February 02, 2017 / 12:56 IST
The government pegs FY18 fiscal deficit target at 3.2% of GDP, lower than 3.5% for FY17, but slightly higher than the self-committed target of 3% of GDP. Since primary deficit and debt-to-GDP ratio are likely to narrow next year, we do not find a breach in the deficit target concerning.
It is notable that the government has budgeted realistic to conservative growth in tax collection and avoided inclusion of any windfall receipts from the potential extinguishment of RBI's liabilities due to demonetization, which lends credibility to its receipts estimates. The disinvestment target of INR725b, however, still looks ambitious.
It was heartening to see the government resisting calls for populist measures. Total spending is budgeted to grow at 6.6%, implying that spending will fall to 12.7% of GDP, marking the lowest level since mid-1970s. Further, with the share of capital spending rising to a decade high of 14.4%, the spending quality is also good.
Overall, we believe that the government has tried to make the maximum impact at minimum cost by providing relief to the low-income individual tax payers and reducing corporate tax for small companies - the most affected sections of the society. The government has kept inflationary bias at bay and its realistic math adds to its credibility.
We also believe that a credible and economy-sensitive Budget opens the room for the RBI to deliver a rate cut next month.
Market strategyThe FY18 Union Budget was presented at a time of mounting uncertainties on both the global and domestic fronts. With demonetization temporarily disrupting the business environment and moderating economic growth, the market was expecting the government to respond with a dose of populism (cut in tax rates, rural packages, rise in tax deduction limits, etc.) in the budget.

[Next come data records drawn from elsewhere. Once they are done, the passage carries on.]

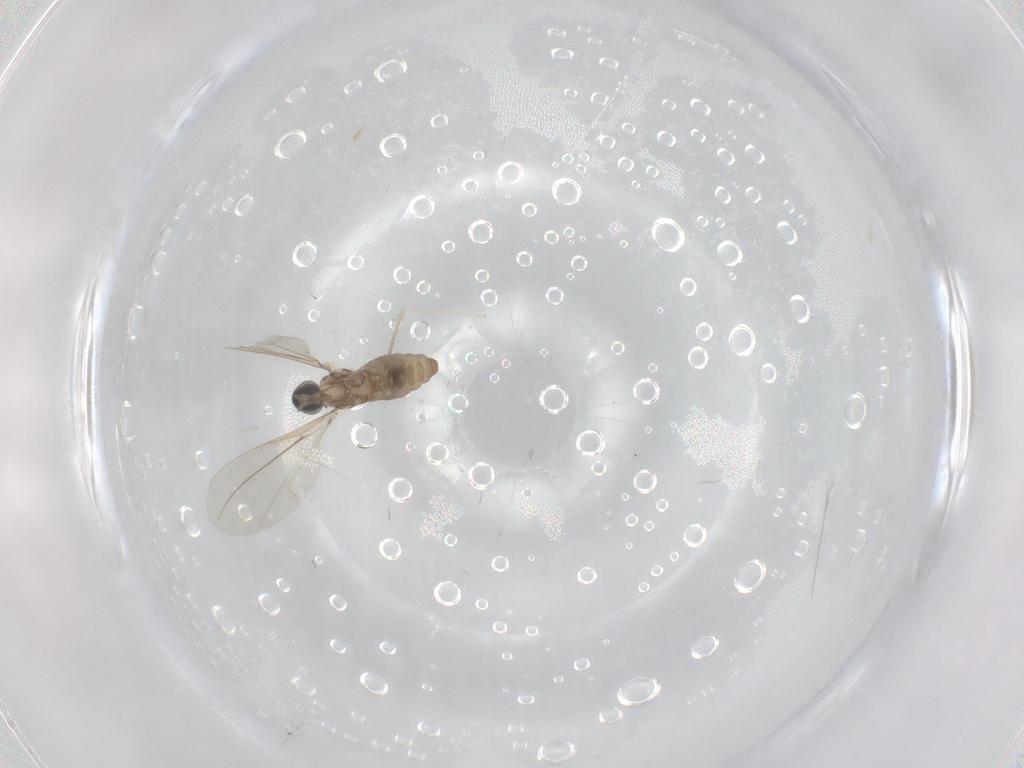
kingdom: Animalia
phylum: Arthropoda
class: Insecta
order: Diptera
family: Cecidomyiidae
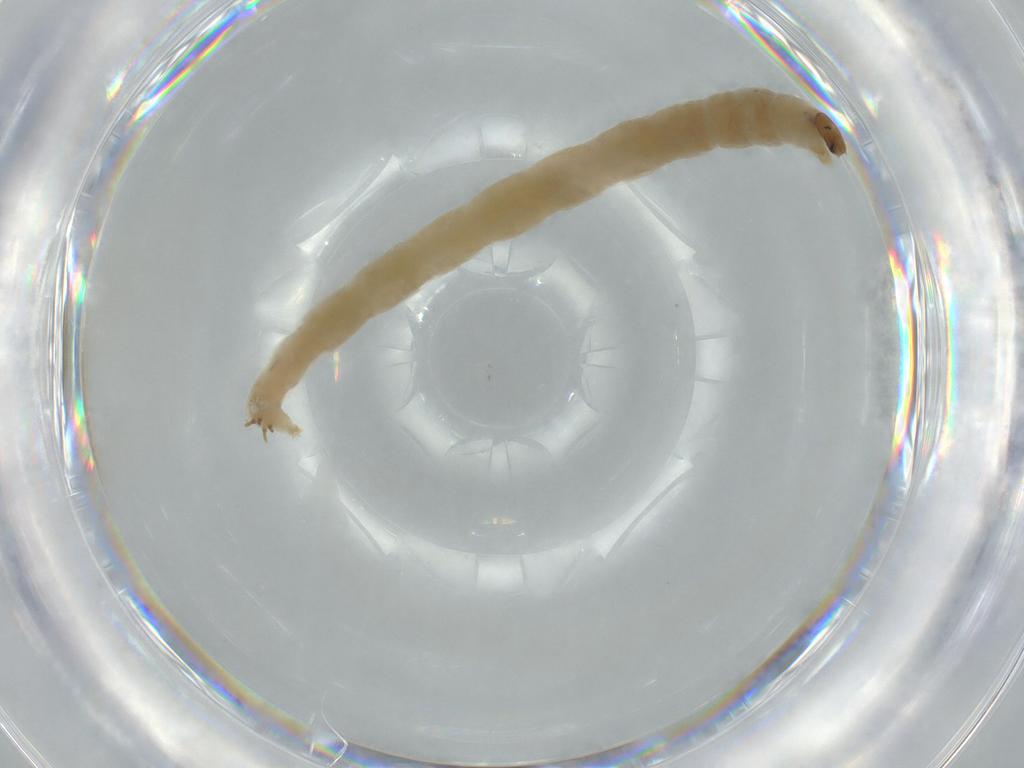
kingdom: Animalia
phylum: Arthropoda
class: Insecta
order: Diptera
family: Chironomidae
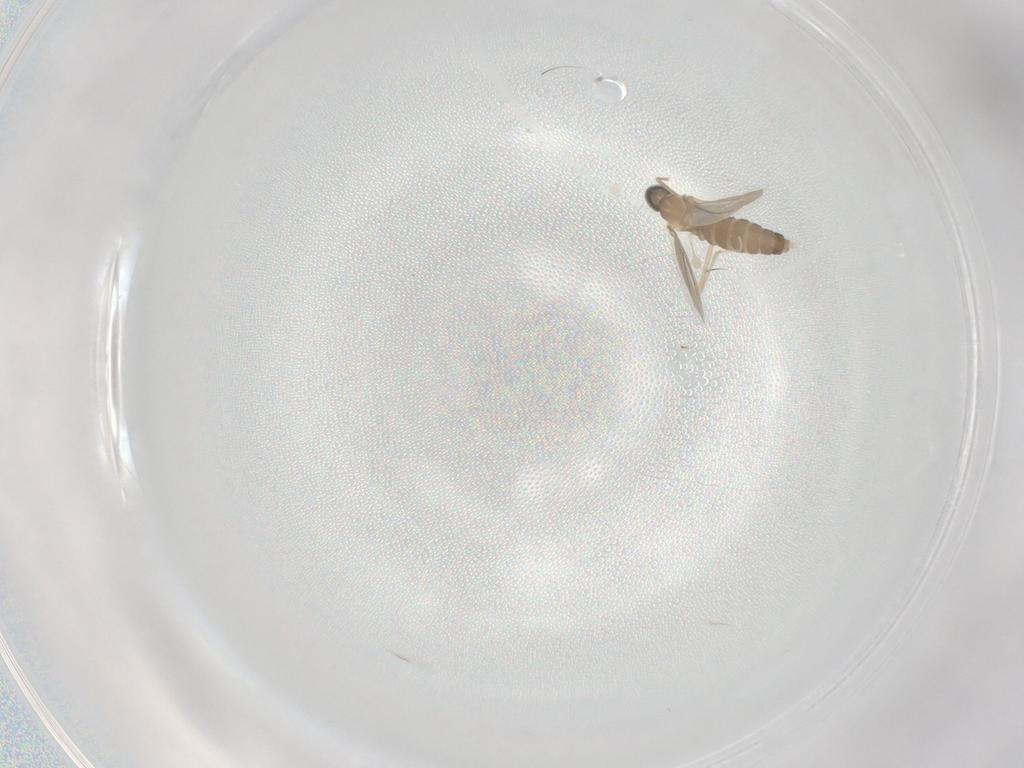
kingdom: Animalia
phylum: Arthropoda
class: Insecta
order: Diptera
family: Cecidomyiidae
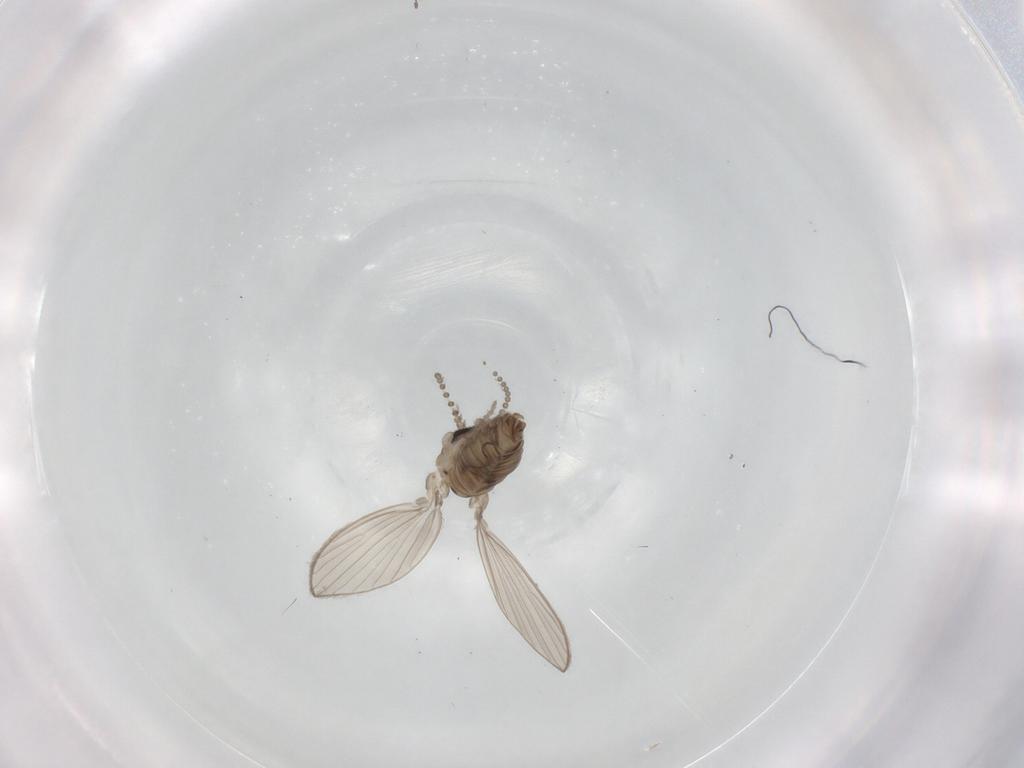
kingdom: Animalia
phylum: Arthropoda
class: Insecta
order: Diptera
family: Psychodidae
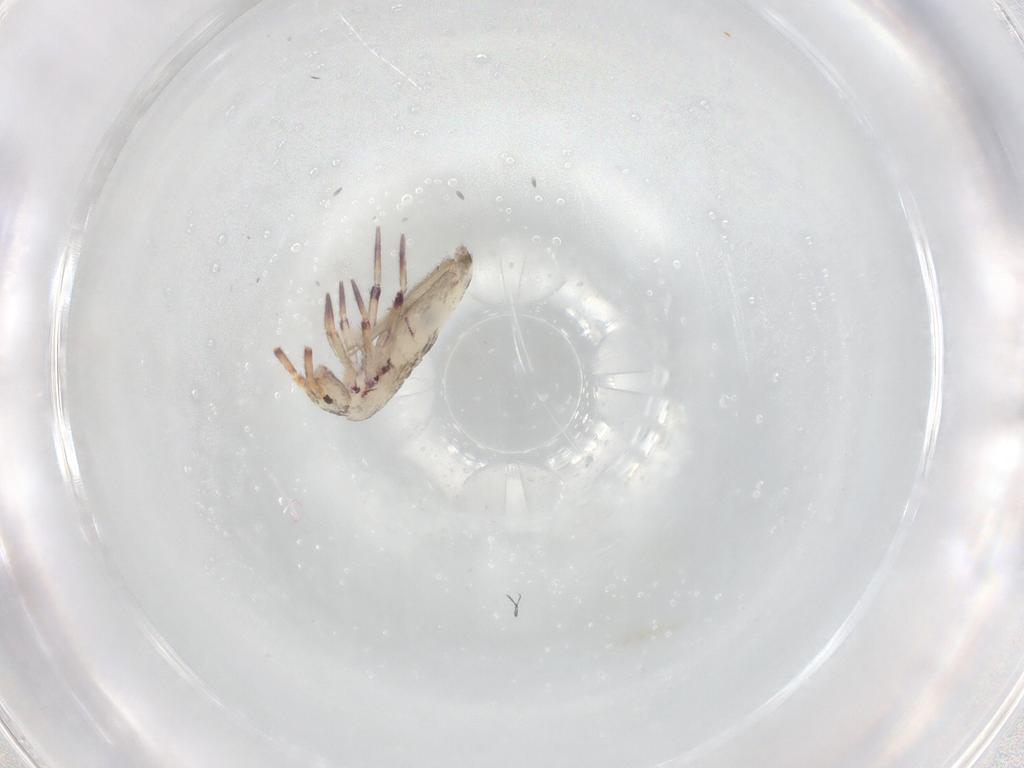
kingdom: Animalia
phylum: Arthropoda
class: Collembola
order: Entomobryomorpha
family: Entomobryidae
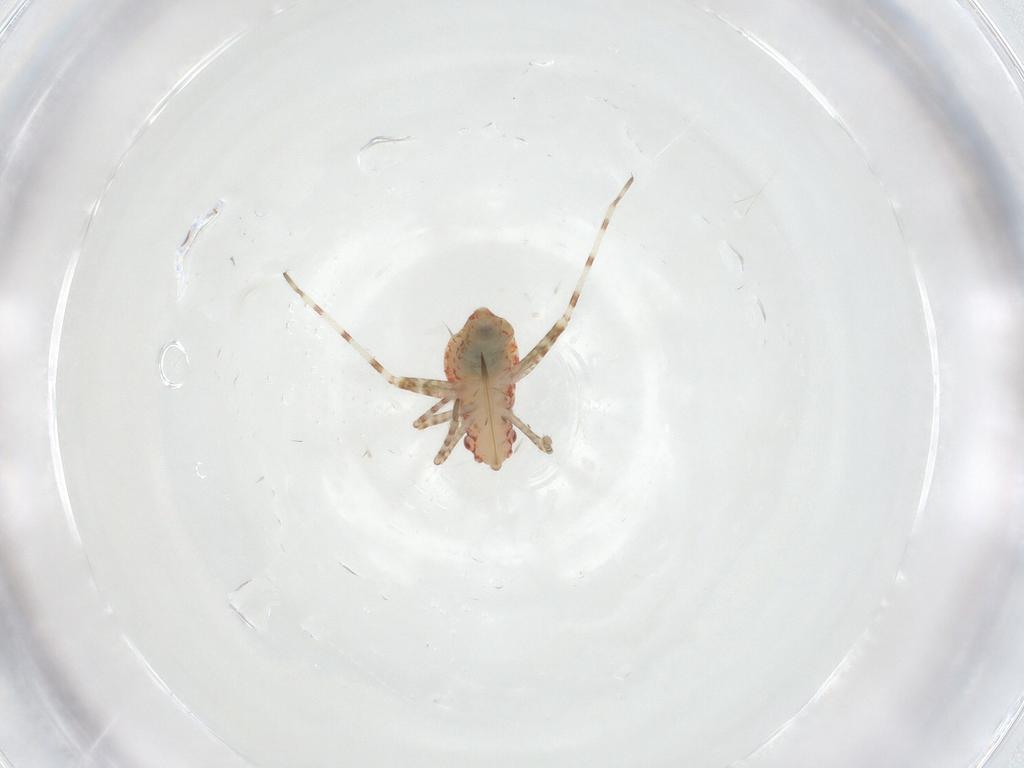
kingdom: Animalia
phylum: Arthropoda
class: Insecta
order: Hemiptera
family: Miridae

At the same time, anxiety was high around factors like LTCG and service tax hike. Against this backdrop, we believe the finance minister (FM) in his third budget has managed to achieve a fine balance without deviating from the fiscal prudence path. As expected, the budget had measures to clamp down on black money (ban on cash transactions beyond INR 3 lakh) and promote digitization. The FM provided relief to the low-income individual taxpayers and reduced corporate tax for small companies – the segments most impacted by demonetization, in our view. Given the context of muted private capex investment cycle, the onus of driving investment rests on the government. Thus, the FM is budgeting for another year of double-digit (10.7%) capex growth in FY18, with higher allocation toward Roads, Railways, Rural Housing, Affordable Housing, Agriculture, Social sector, etc. Despite this, the government has pegged total spending growth at 6.6% for FY18 – the lowest in the last 12 years. This is achieved by containing revenue expenditure and keeping inflationary forces at bay. This, we believe, opens the window for one more rate cut by the RBI.